SIMD Acceleration

What SIMD Does

SIMD (Single Instruction, Multiple Data) applies the same operation to multiple values simultaneously. On modern x86 CPUs:

AVX2 (256-bit): processes 8 floats or 4 u64 integers per instruction
SSE (128-bit): processes 4 floats or 2 u64 integers per instruction

The key requirement: data must be contiguous in memory. SIMD cannot help with pointer-chasing through B-trees or linked lists — the CPU stalls waiting on cache misses, not arithmetic.

Where Loka Uses SIMD

1. Vector Distance Functions (HNSW hot path)

During HNSW search, every candidate node requires a distance computation against the query vector. For a 1536-dimensional embedding, that is 1536 multiply-add operations per comparison.

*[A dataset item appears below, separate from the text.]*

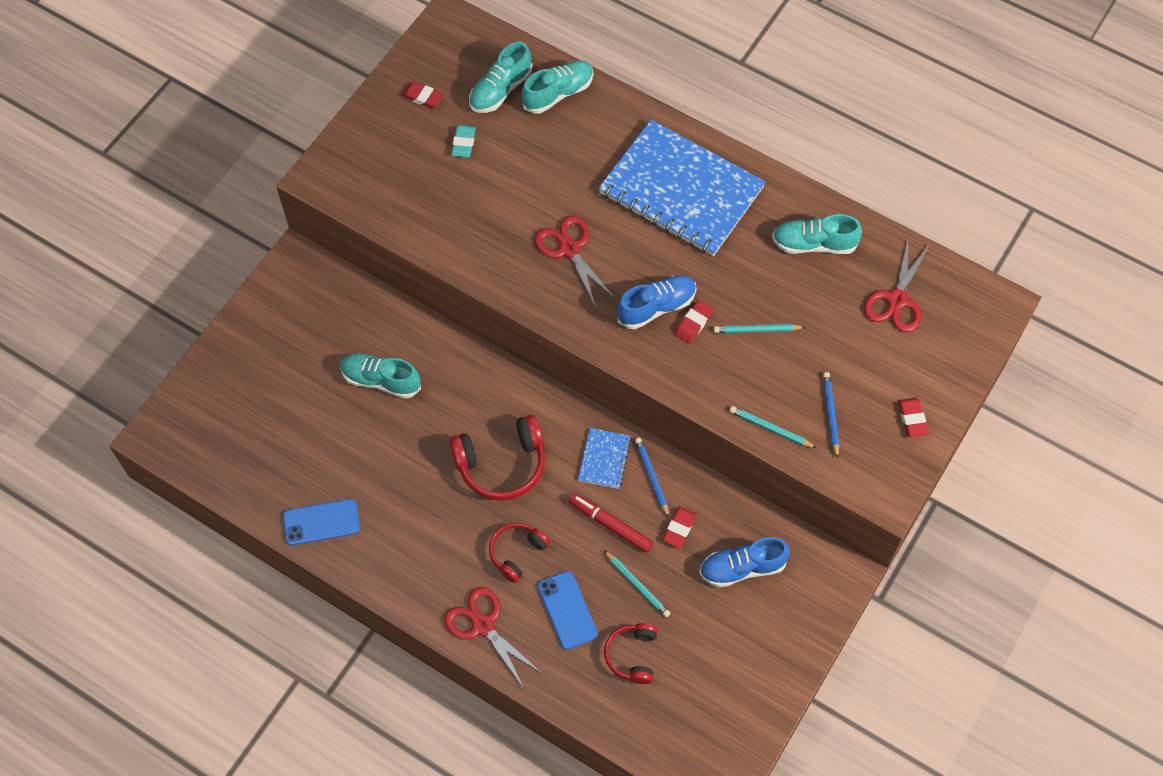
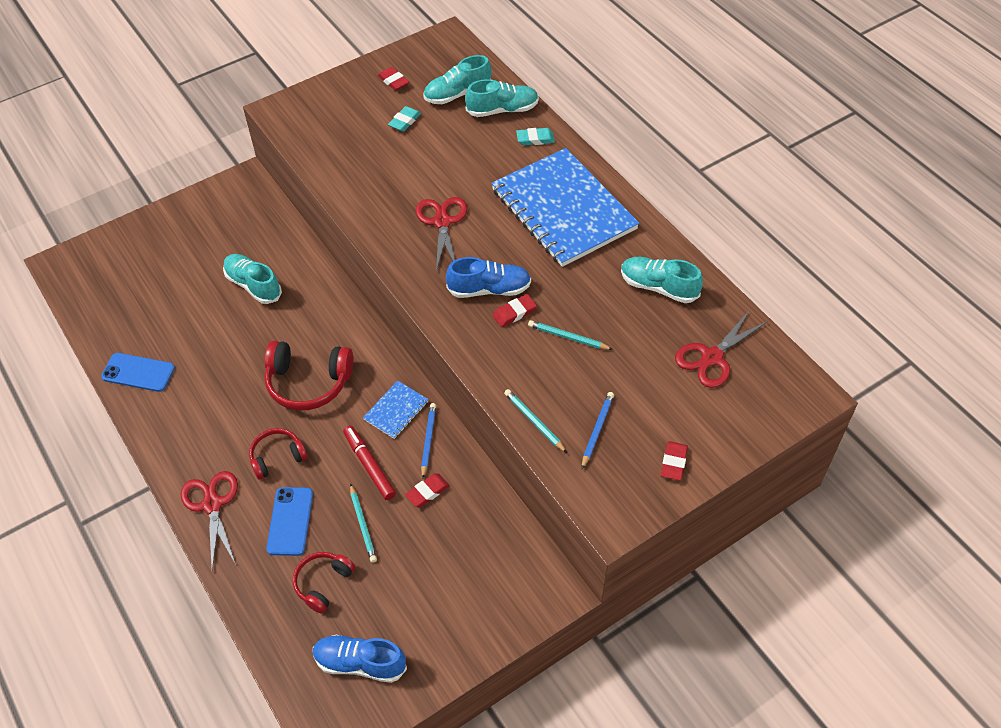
camera: 25 degrees right, 10 degrees down
(610, 117) = (535, 139): none -> turquoise eraser
(742, 568) = (464, 548): blue shoe -> blue shoe (360, 663)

This is the single hottest loop in vector search.

Loka uses explicit SIMD intrinsics for three distance functions:

Function	AVX2	SSE	Use
Dot product	8 f32/cycle (FMA)	4 f32/cycle	Cosine similarity (pre-normalized vectors)
Squared Euclidean	8 f32/cycle (FMA)	4 f32/cycle	Euclidean distance (avoids sqrt)
L2 norm	8 f32/cycle (FMA)	4 f32/cycle	Vector normalization at insert time

Runtime feature detection dispatches to the best available path. Scalar fallback on non-x86 architectures.

2. Pseudo-Table Column Scanning (columnar hot path)

When a SPARQL query hits a pseudo-table, the executor scans columnar arrays of u64 TermIds. Loka stores these as packed dense arrays (null values use a sentinel) and scans them with SIMD:

Operation	AVX2	SSE2	Use
Equality scan	4 u64/cycle	2 u64/cycle	`?x :city :Tokyo`
Not-null scan	4 u64/cycle	2 u64/cycle	`?x :email ?e` (has property?)
Range scan	Cache-friendly scalar	Cache-friendly scalar	`FILTER(?age > 25)`

The packed layout (dense u64 array instead of Option<u64>) eliminates 8 bytes of overhead per element and ensures data is contiguous for SIMD loads.

Where SIMD Does NOT Help

Triple index scans (SPO/POS/OSP)

Regular triple pattern lookups traverse a B-tree or LSM tree. The bottleneck is pointer-chasing through tree nodes, not arithmetic comparison. The CPU is waiting on cache misses, not running out of comparison bandwidth. SIMD cannot help here — the data is not contiguous.

This is why pseudo-tables exist: they transform the pointer-chasing problem into a columnar scan problem, which is SIMD-friendly.

Cosine via Normalized Dot Product

Computing cosine similarity directly requires two norms and a dot product per comparison (3 passes over the data). Loka follows Qdrant's pattern: normalize vectors at insert time, then use dot product for all similarity computations at search time. This is mathematically equivalent but requires only 1 pass instead of 3.